The Table 1 results confirm that most of the variables are statistically significant in explaining global Celsius temperatures. Only the Solar activity variable is not significant in models (1.i) and (1.iii) but this might be because the short 11-year cycles are masking the effect of the long fluctuation. When Solar activity is split into its smoothed fluctuations and its short Solar Cycles, we see that the smoothed component is significant in explaining temperature changes. In all the models, carbon dioxide remains the most significant variable in explaining global warming.

[1] Though the term global warming has fallen out of favour and been replaced by climate change, this article focuses on the observed increase in global temperatures and therefore directly on the warming climate.

[2] Foote (1856, American Journal of Arts and Science) is now credited with discovering the Greenhouse Gas effect, based on experimental models using glass cylinders and sunlight. Her work remained largely unacknowledged until it was rediscovered by Sorenson (2011, Search and Discovery).

[3] Unfortunately, these data do not go back to the 1815 Tambora eruption (VEI=7). This had a major climatic impact (https://en.wikipedia.org/wiki/Year_Without_a_Summer) and 1816 is sometimes referred to as ‘the year without a Summer’.

[4] The method of least squares was first developed by astronomers such as Gauss (1777-1855, https://en.wikipedia.org/wiki/Carl_Friedrich_Gauss) and Legendre (1752-1833, https://en.wikipedia.org/wiki/Adrien-Marie_Legendre) to forecast the trajectory of comets.

[5] The reason for minimising the squares of the residual errors is both a matter of mathematical convenience but also because it confers useful statistical properties in the model. This is something that was discovered by the early astronomers.

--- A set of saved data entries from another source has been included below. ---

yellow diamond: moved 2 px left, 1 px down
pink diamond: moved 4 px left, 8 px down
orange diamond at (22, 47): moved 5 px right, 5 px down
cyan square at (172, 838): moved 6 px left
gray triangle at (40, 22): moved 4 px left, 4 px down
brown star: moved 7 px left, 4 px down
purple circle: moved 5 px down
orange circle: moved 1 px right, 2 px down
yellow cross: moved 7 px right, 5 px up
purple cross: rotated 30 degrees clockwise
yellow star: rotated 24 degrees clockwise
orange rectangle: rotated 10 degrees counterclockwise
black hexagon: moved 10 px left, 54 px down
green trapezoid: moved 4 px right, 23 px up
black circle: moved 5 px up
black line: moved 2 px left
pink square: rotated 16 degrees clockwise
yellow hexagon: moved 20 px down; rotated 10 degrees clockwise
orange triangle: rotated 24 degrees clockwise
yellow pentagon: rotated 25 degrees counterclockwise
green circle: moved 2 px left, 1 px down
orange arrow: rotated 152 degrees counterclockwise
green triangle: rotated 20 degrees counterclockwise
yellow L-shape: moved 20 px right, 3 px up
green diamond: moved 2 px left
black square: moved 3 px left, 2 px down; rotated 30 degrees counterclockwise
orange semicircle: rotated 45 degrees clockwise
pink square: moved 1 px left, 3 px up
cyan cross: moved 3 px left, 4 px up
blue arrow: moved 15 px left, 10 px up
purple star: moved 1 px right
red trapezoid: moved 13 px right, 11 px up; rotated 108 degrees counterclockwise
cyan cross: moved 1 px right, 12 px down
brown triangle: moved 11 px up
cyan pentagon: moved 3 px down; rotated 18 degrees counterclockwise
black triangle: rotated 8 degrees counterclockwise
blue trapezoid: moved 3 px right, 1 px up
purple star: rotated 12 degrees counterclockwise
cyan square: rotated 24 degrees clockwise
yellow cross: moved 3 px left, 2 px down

[6] Regression is a general term used to describe any statistical model fitting technique, such as ordinary least squares (OLS) or generalised least squares (GLS). The term regression originates from the book ‘Regression towards mediocrity in hereditary stature’ by Galton (1886, Journal of the Anthropological Institute) but model regression should not be confused with the concept of ‘regression to the mean’.